Owners in Raleigh, Charlotte, and Tarboro talk about how they survived the shutdown

It’s been just over a year since Gov. Cooper ordered a statewide shutdown in response to the growing COVID-19 pandemic, and if there is one thing North Carolina’s restaurant industry knows for certain it’s that nothing, absolutely nothing, is certain anymore.

The past year has been marked by both triumph and tragedy, with some businesses creating new ways forward while others were forced to shutter. Restaurant and bar employees were laid off by the hundreds of thousands. Bills went unpaid and families went hungry.

The Charlotte Observer counted at least 34 restaurants that closed in the Queen City in 2020, costing the region hundreds of jobs. In Durham, beloved institutions like Bar Brunello and The Palace International were forced to close. The Asheville Citizen-Times estimated that more than two dozen establishments in the city’s close-knit restaurant community had permanently closed by September 2020.

And in the midst of all that was a new wave of sexual misconduct allegations and questions of racial inequality and abuse in the workplace that rocked the restaurant industry across the nation, including right here in North Carolina. One of the state’s most well-known restaurateurs, Van Nolintha of Raleigh’s Bida Manda and Brewery Bhavana, was brought down by a wide-ranging sexual and toxic workplace scandal.

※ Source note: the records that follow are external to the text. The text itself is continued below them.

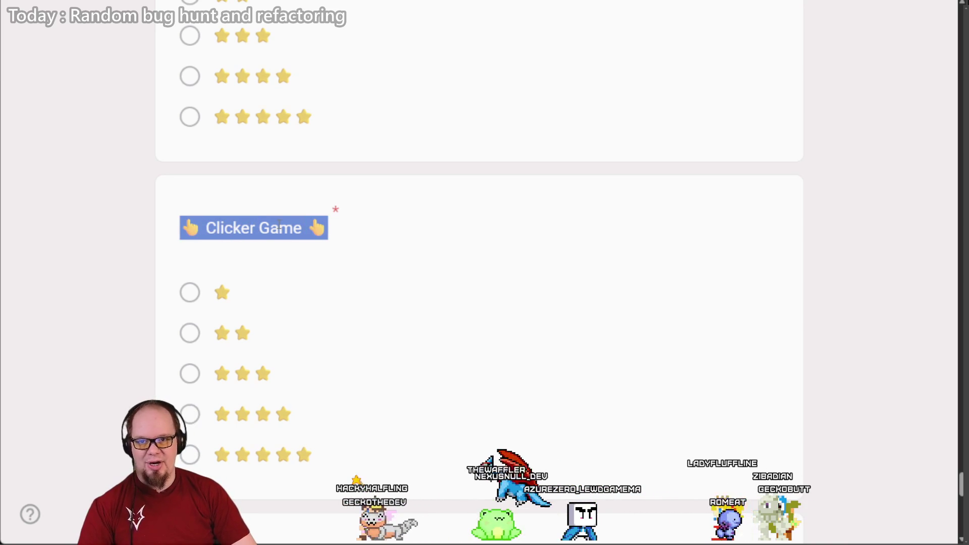
triple_click(280, 228)
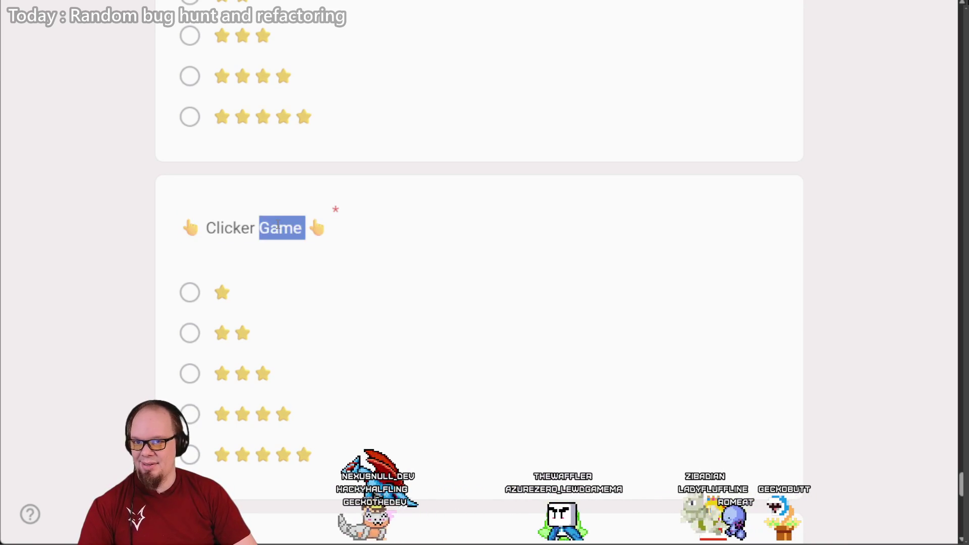
left_click(310, 249)
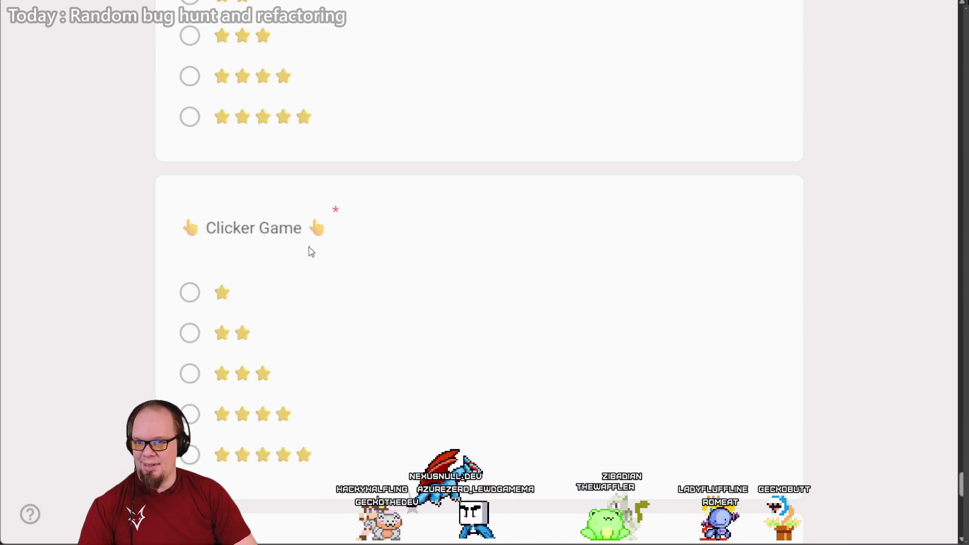
triple_click(256, 226)
triple_click(236, 227)
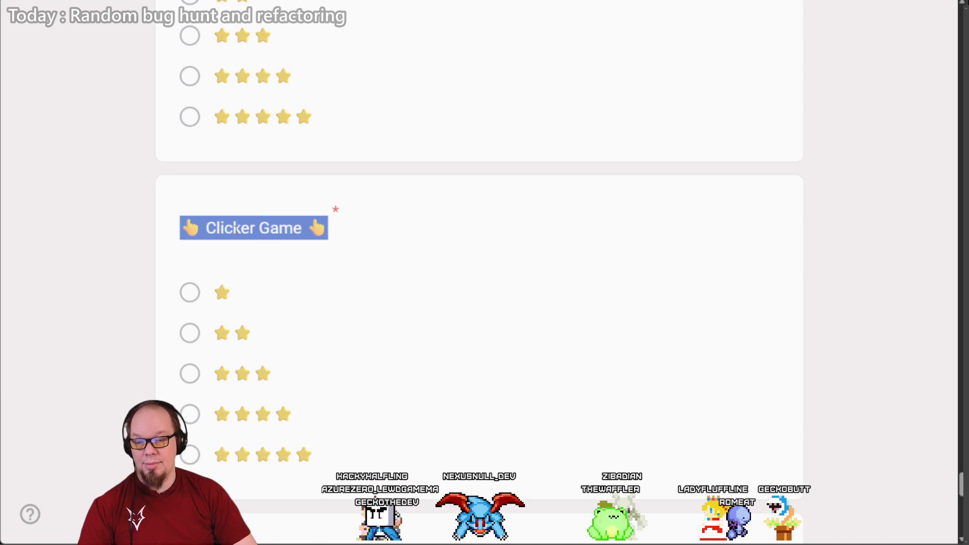
triple_click(237, 227)
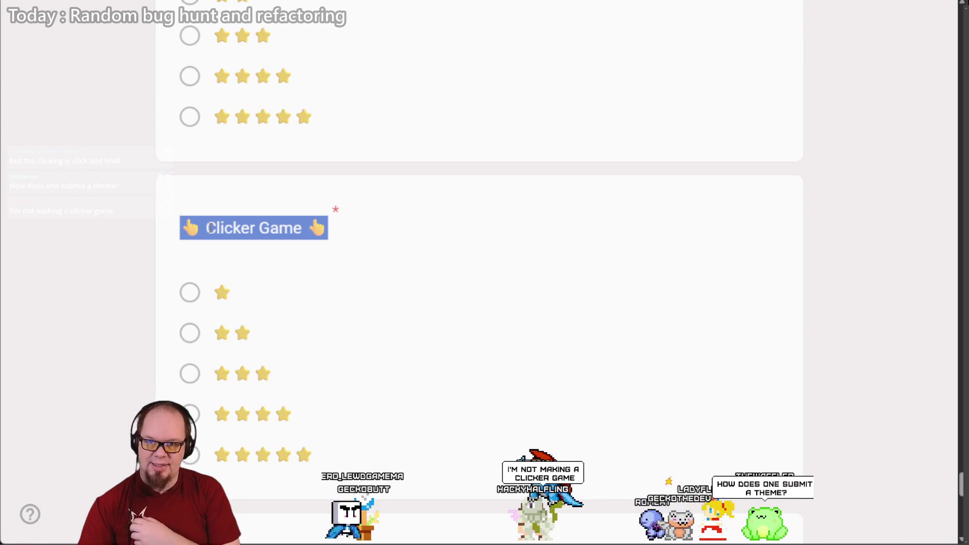
Step: Reselect the Clicker Game title, then select the Gacha title and open an incognito search window
left_click(209, 228)
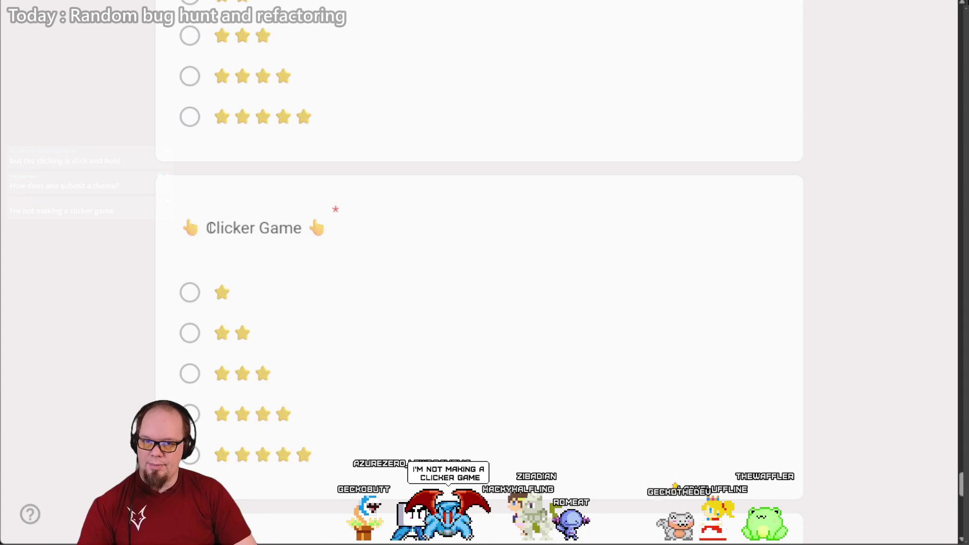
triple_click(209, 228)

Allegations of abuse and impropriety were leveled at Ashley Christensen Restaurants, and a now-defunct group called the North Carolina Protection Alliance sprouted chapters in seven NC cities, posting stories of alleged abuse at a number of different bars and restaurants across the state.

To say it’s been a difficult year for restaurants would be a gross understatement, and for many, the struggle continues. Though there may seem to be light at the end of the tunnel with rising vaccination rates and a slow return to normal operating procedures as pandemic restrictions are lifted, it is impossible to plot a path forward without understanding the current state of North Carolina’s restaurants, how they got to where they are today, and what needs to be done to fully recover.

In that spirit, Eater Carolinas reached out to a number of chefs and restaurant owners across the state to hear what happened to them during 2020 , where they’re at now, and what the future holds for one of the most vibrant dining scenes in the country. While their experiences varied, every single person who spoke with Eater agreed that the past year will have a huge effect on how the state’s restaurant industry operates for decades to come.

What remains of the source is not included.